**MATERIAL FOR THE TASK**
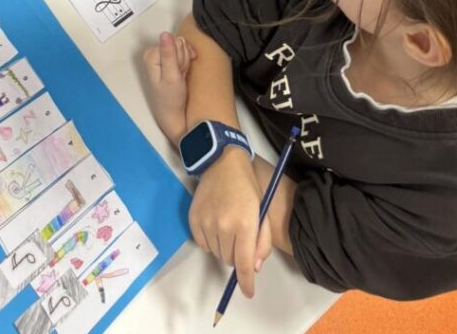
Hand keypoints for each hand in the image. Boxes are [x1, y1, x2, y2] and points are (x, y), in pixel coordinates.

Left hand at [142, 32, 196, 144]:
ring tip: (180, 75)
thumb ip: (169, 55)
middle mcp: (154, 52)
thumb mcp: (171, 76)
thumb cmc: (171, 98)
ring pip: (182, 46)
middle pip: (178, 42)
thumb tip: (165, 34)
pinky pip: (184, 50)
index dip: (181, 57)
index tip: (179, 71)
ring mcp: (162, 55)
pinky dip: (187, 60)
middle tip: (179, 74)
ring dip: (185, 61)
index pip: (175, 41)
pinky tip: (183, 71)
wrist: (174, 112)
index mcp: (151, 54)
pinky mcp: (169, 58)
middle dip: (183, 58)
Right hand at [189, 151, 270, 297]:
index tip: (248, 292)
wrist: (222, 163)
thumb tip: (253, 268)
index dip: (246, 282)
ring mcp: (206, 222)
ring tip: (228, 228)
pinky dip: (210, 241)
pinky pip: (202, 244)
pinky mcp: (193, 219)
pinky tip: (216, 225)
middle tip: (241, 239)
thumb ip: (262, 242)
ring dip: (224, 249)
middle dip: (238, 256)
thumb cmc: (248, 187)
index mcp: (245, 225)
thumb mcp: (262, 212)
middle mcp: (223, 226)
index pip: (244, 264)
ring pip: (216, 253)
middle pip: (230, 261)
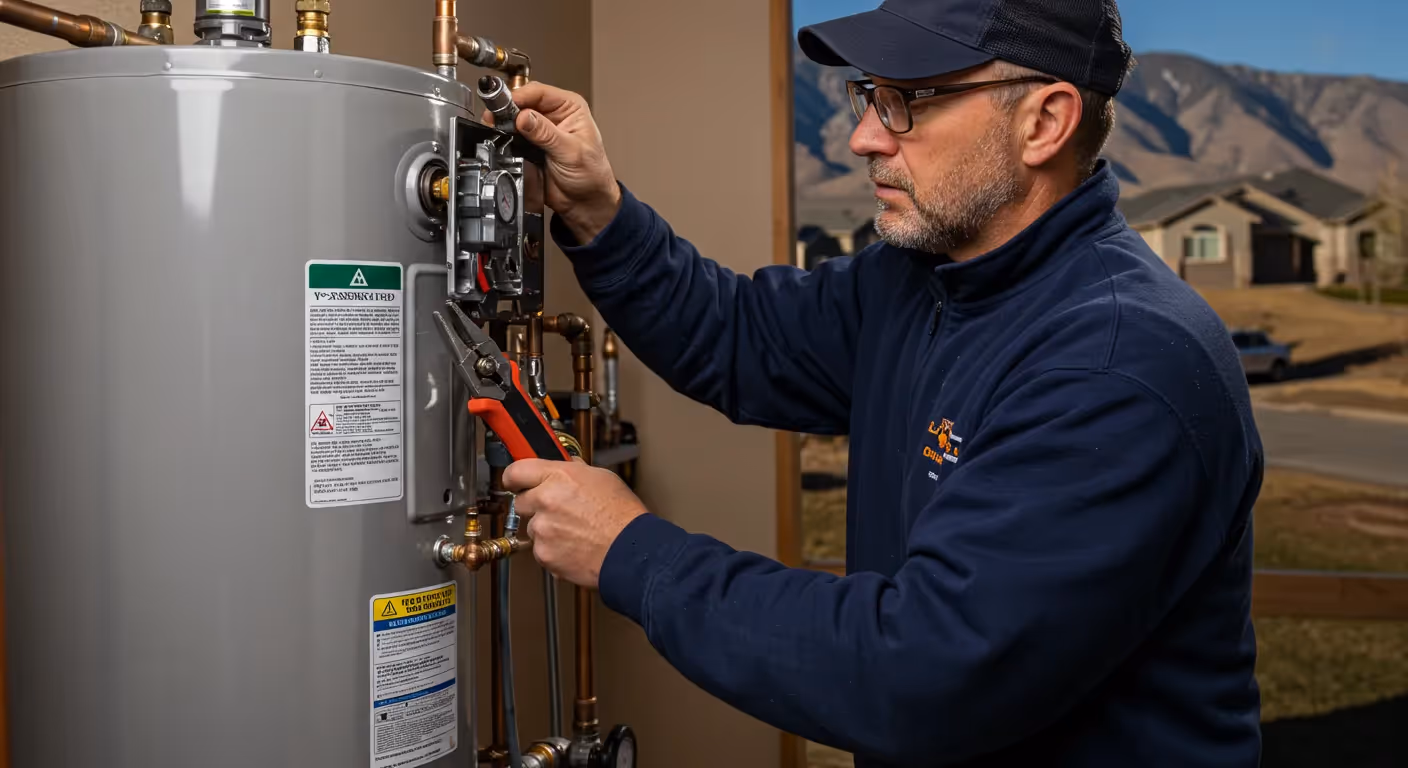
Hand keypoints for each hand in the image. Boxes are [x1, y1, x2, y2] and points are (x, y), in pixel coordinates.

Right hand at [481, 82, 622, 243]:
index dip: (519, 97)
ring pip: (513, 118)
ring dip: (504, 124)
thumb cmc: (591, 175)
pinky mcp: (529, 144)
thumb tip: (523, 117)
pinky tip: (503, 142)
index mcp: (569, 107)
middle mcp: (554, 114)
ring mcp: (540, 129)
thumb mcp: (570, 152)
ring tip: (498, 131)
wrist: (584, 202)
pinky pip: (511, 136)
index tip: (506, 108)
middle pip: (523, 101)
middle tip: (496, 120)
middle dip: (507, 110)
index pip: (538, 92)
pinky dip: (505, 138)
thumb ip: (545, 134)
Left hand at [502, 457, 646, 587]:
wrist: (630, 551)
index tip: (514, 481)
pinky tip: (574, 545)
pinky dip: (553, 549)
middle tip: (557, 510)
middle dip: (534, 505)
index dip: (514, 478)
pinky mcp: (544, 553)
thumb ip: (575, 471)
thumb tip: (565, 466)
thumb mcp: (602, 478)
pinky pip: (540, 549)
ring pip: (532, 527)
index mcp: (558, 477)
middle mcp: (545, 500)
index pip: (516, 471)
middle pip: (520, 501)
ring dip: (546, 529)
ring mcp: (543, 529)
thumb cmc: (622, 516)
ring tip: (574, 531)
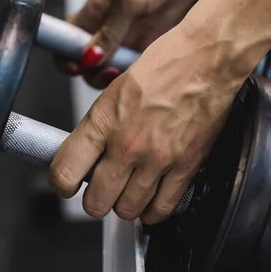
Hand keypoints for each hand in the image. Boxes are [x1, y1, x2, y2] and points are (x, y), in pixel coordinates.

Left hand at [50, 19, 245, 223]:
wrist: (209, 60)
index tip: (68, 183)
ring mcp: (157, 160)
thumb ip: (98, 128)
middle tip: (102, 188)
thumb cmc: (165, 66)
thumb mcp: (115, 91)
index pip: (64, 172)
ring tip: (130, 189)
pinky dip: (153, 211)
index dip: (62, 184)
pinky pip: (162, 209)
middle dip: (95, 200)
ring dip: (125, 204)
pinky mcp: (186, 168)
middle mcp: (127, 145)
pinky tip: (152, 198)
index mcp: (103, 121)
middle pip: (95, 204)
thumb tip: (86, 157)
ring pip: (127, 211)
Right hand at [56, 0, 208, 88]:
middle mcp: (104, 33)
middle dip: (93, 74)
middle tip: (110, 70)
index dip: (65, 59)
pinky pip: (132, 72)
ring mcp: (125, 43)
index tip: (77, 67)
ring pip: (109, 73)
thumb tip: (90, 59)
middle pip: (86, 66)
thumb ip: (110, 31)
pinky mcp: (144, 50)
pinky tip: (142, 70)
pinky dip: (134, 77)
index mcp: (91, 17)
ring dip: (113, 79)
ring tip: (125, 71)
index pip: (64, 43)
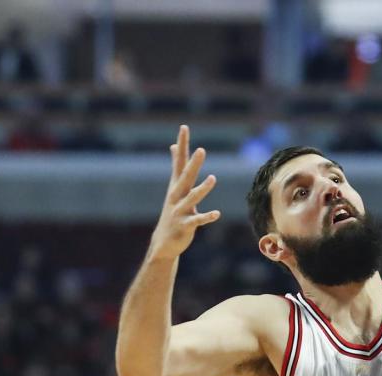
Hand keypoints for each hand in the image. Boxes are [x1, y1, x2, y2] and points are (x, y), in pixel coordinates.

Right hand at [148, 125, 220, 260]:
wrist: (164, 241)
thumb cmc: (173, 211)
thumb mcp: (174, 188)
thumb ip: (176, 167)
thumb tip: (174, 147)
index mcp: (176, 186)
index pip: (179, 161)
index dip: (182, 144)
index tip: (184, 127)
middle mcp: (177, 196)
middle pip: (185, 177)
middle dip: (193, 164)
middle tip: (201, 149)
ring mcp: (180, 210)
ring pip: (192, 198)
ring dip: (202, 189)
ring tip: (212, 178)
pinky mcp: (185, 225)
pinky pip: (197, 220)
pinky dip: (207, 217)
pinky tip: (217, 214)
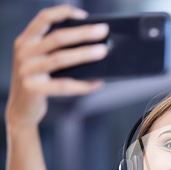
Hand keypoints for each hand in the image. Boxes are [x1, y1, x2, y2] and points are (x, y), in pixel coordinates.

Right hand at [5, 5, 108, 129]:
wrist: (21, 110)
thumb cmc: (38, 82)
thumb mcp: (39, 60)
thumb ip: (55, 49)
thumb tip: (92, 43)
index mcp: (25, 41)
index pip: (43, 18)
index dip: (63, 13)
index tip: (84, 15)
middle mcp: (24, 53)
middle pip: (57, 38)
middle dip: (82, 33)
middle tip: (103, 31)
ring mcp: (27, 71)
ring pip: (61, 59)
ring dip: (84, 54)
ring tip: (103, 52)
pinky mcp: (34, 89)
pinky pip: (64, 85)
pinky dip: (83, 84)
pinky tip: (98, 83)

**WORK ORDER**
In the answer, include exactly the lines from the top of the entries through the line containing "pinky pip: (511, 136)", and nothing else, not even the pictures.

**TASK RESPONSE**
Hand keypoints for each hand in the image. Boxes are [x1, y1, x2, y2] and points are (x, y), in pixel coordinates.

Left hand at [142, 32, 196, 144]:
ring tip: (180, 75)
thumb ip: (169, 55)
middle mcp: (154, 52)
thumb mcp: (171, 76)
thumb cmc: (171, 98)
ring pip: (182, 46)
middle pip: (178, 42)
thumb tip: (165, 34)
pinky pip: (184, 50)
index dip: (181, 57)
index tip: (179, 71)
ring mcp: (162, 55)
pinky dip: (187, 60)
middle tip: (179, 74)
ring dip: (185, 61)
index pip: (175, 41)
pinky tip: (183, 71)
wrist: (174, 112)
index mcp: (151, 54)
pinky mcp: (169, 58)
middle dip: (183, 58)
Right hand at [189, 151, 270, 297]:
index tip: (248, 292)
wrist: (222, 163)
thumb tip: (253, 268)
index dip: (246, 282)
ring mcp: (206, 222)
ring tip: (228, 228)
pinky dip: (210, 241)
pinky pip: (202, 244)
pinky mcp: (193, 219)
pinky tip: (216, 225)
middle tip: (241, 239)
thumb ip: (262, 242)
ring dip: (224, 249)
middle dip: (238, 256)
thumb cmc: (248, 187)
index mcp: (245, 225)
thumb mcp: (262, 212)
middle mcp: (223, 226)
index pip: (244, 264)
ring pip: (216, 253)
middle pip: (230, 261)
Hand keypoints for each hand in the image. Boxes are [x1, y1, x2, y2] and points are (x, y), in pixel coordinates.

Right hand at [481, 82, 622, 243]:
index dip: (519, 97)
ring pip: (513, 118)
ring dip: (504, 124)
thumb cmc: (591, 175)
pinky mcp: (529, 144)
thumb tip: (523, 117)
pinky tip: (503, 142)
index mcp: (569, 107)
middle mcp: (554, 114)
ring mcp: (540, 129)
thumb mcp: (570, 152)
ring tip: (498, 131)
wrist: (584, 202)
pinky pip: (511, 136)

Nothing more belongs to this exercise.